Melissa George Kessler is a process consultant, coach and professional communicator who serves as a member of Inspired-Inc.’s consulting team. She lives in the Washington, D.C., area, where she works at a non-profit export market development organization in the areas of process, strategy, capacity and international policy.

Headshot of John Beghin.

John Beghin

Professor and the Mike Yanney Chair in International Trade and Finance in the Department of Agricultural Economics and the Clayton Yeutter Institute of International Trade and Finance

John is a faculty fellow with the Daugherty Water for Food Global Institute at UNL and with the Center for Agricultural and Rural Development at Iowa State University.

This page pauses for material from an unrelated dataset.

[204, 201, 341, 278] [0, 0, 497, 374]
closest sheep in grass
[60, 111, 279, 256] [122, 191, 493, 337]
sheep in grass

Prior to joining UNL, John was a Professor of Agricultural and Resource Economics (ARE) at NC State University and Iowa State University. Beghin earned his MSc in agricultural economics at NC State and then received his Ph.D. from UC Berkeley in 1988. After returning to NC State for 10 years, Beghin went on to Iowa to serve as Director of the Food and Agricultural Policy Research Institute and Marlin Cole Professor of international agricultural economics at Iowa State University, from 1998 to 2016. Beghin returned to NC State in January 2017 and served as department head for 2 years.

Headshot of Andrea Durkin

Andrea Durkin

Assistant U.S. Trade Representative, WTO and Multilateral Affairs

Durkin is Assistant U.S. Trade Representative for WTO and Multilateral Affairs (WAMA), Ms. Durkin is responsible for trade negotiations and U.S. policy coordination regarding matters before the WTO including the operation of various WTO committees related to subsidies, technical barriers to trade, customs/trade facilitation and other subject areas. As head of WAMA, Ms. Durkin also leads the development of U.S. trade positions in the Organization for Economic Co-operation and Development (OECD) and other international organizations and intergovernmental forums such as G7 and G20, in coordination with relevant offices in USTR and other U.S. agencies.

Ms. Durkin returns to USTR after nearly two decades in the private sector as an entrepreneur, author and corporate government relations executive. She has served as a non-resident senior fellow and advisor to leading think tanks in Washington, Dallas and Chicago on trade policy, economic growth, and food and agricultural trade. Ms. Durkin proudly taught hundreds of students International Trade and Investment Policy for seventeen years as an Adjunct Professor at Georgetown University’s Master of Science in Foreign Service program and served as president of the Women in International Trade association.

Over the span of a decade of previous government service with USTR and the International Trade Administration of the U.S. Department of Commerce, Ms. Durkin led a variety of negotiations that included free trade agreements in the Western Hemisphere, the trade-related aspects of United Nations multilateral environment and public health agreements, and sectoral initiatives in APEC.